Two months after announcing its intention to disarm, the Irish Republican Army (IRA) gives up its weapons in front of independent weapons inspectors. The decommissioning of the group s substantial arsenal took place in secret locations in the Republic of Ireland. One Protestant and one Catholic priest as well as officials from Finland and the United States served as witnesses to the historic event. Automatic weapons, ammunition, missiles and explosives were among the arms found in the cache, which the head weapons inspector described as “enormous.”

Originally founded in 1919 to militarily oppose British rule in Ireland, the IRA had operated since about the 1960s as the military arm of Sinn Fein, the Irish nationalist political party. The IRA (and splinter groups using various derivatives of the name) had used terrorist tactics and assassinations for more than 30 years in their struggle to free Northern Ireland from British rule.
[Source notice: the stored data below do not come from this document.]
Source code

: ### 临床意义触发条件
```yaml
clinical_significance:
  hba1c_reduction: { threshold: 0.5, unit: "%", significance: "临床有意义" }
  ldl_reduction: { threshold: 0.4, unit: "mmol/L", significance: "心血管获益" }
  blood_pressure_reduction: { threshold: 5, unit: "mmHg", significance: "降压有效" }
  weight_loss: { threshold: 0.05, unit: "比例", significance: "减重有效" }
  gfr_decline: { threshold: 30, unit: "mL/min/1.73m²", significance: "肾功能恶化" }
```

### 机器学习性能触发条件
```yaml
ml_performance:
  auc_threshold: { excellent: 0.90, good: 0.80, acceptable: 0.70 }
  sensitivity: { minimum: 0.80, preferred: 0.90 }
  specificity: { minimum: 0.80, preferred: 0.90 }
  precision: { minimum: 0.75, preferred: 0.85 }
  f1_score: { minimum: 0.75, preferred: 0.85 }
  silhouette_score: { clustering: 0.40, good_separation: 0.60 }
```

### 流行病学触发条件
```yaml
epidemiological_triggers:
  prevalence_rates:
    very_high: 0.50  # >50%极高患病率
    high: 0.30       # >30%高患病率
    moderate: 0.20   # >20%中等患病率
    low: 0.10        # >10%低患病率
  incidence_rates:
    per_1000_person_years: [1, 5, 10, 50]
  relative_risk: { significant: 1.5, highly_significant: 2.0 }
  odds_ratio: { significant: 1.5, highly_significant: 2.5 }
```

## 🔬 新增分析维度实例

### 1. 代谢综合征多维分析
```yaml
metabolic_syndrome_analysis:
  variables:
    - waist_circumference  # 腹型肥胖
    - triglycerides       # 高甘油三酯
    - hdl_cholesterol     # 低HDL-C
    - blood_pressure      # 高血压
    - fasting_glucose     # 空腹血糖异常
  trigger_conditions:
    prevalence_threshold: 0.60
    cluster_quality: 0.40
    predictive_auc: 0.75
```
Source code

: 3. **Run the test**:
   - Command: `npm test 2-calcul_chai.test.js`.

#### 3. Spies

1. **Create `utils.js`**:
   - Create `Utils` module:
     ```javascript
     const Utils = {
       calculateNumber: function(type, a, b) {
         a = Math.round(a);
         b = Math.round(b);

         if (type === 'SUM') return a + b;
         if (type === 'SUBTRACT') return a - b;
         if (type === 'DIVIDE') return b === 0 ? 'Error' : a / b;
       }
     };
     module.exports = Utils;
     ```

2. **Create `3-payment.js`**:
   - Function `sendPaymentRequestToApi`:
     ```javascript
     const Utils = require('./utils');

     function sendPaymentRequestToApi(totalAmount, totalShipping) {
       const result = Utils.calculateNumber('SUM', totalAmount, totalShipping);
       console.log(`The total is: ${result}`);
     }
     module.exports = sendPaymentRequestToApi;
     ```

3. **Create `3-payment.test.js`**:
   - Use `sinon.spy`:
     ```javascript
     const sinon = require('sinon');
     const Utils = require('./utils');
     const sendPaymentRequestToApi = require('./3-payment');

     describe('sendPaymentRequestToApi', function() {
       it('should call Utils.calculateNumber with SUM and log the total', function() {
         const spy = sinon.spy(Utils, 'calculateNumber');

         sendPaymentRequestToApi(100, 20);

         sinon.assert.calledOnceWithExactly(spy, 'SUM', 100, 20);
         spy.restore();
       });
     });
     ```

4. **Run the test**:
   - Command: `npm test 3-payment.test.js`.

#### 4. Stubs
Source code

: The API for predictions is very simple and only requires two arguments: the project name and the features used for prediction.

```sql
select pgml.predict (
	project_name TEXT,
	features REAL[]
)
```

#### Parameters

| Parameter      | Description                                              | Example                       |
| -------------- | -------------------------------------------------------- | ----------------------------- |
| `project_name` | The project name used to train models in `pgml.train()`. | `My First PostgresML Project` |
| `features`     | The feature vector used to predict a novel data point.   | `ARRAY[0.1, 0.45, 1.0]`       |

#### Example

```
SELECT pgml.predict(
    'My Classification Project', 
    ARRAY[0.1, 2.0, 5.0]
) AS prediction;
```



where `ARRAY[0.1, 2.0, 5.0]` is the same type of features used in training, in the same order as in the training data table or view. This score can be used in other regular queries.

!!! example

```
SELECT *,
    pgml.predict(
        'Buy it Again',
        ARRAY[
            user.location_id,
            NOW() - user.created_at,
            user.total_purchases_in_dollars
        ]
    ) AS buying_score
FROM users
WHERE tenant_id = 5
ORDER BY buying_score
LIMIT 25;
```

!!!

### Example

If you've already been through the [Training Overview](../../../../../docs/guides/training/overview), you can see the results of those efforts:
In April 1998, after more than 22 months of negotiating, a 67-page peace accord called the Belfast or Good Friday Agreement was finally signed. Endorsed by the British and Irish governments, eight of Northern Ireland s ten political parties, and the region s voters, the agreement included power-sharing among Catholics and Protestants in government, a commitment to peace and democracy, and a pledge by paramilitary groups on both sides to decommission their weapons within two years. A ceasefire had been in place since 1997, and although they continued to abide by it, the IRA initially refused to give up their weapons. This stalled the peace process for almost six years.

Although many Northern Irish Protestants did not trust that the IRA was truly giving up all of its weapons, the disarmament represented an important step toward lasting peace in the long-troubled region. In the aftermath of the disarmament, IRA splinter groups threatened to continue the violence.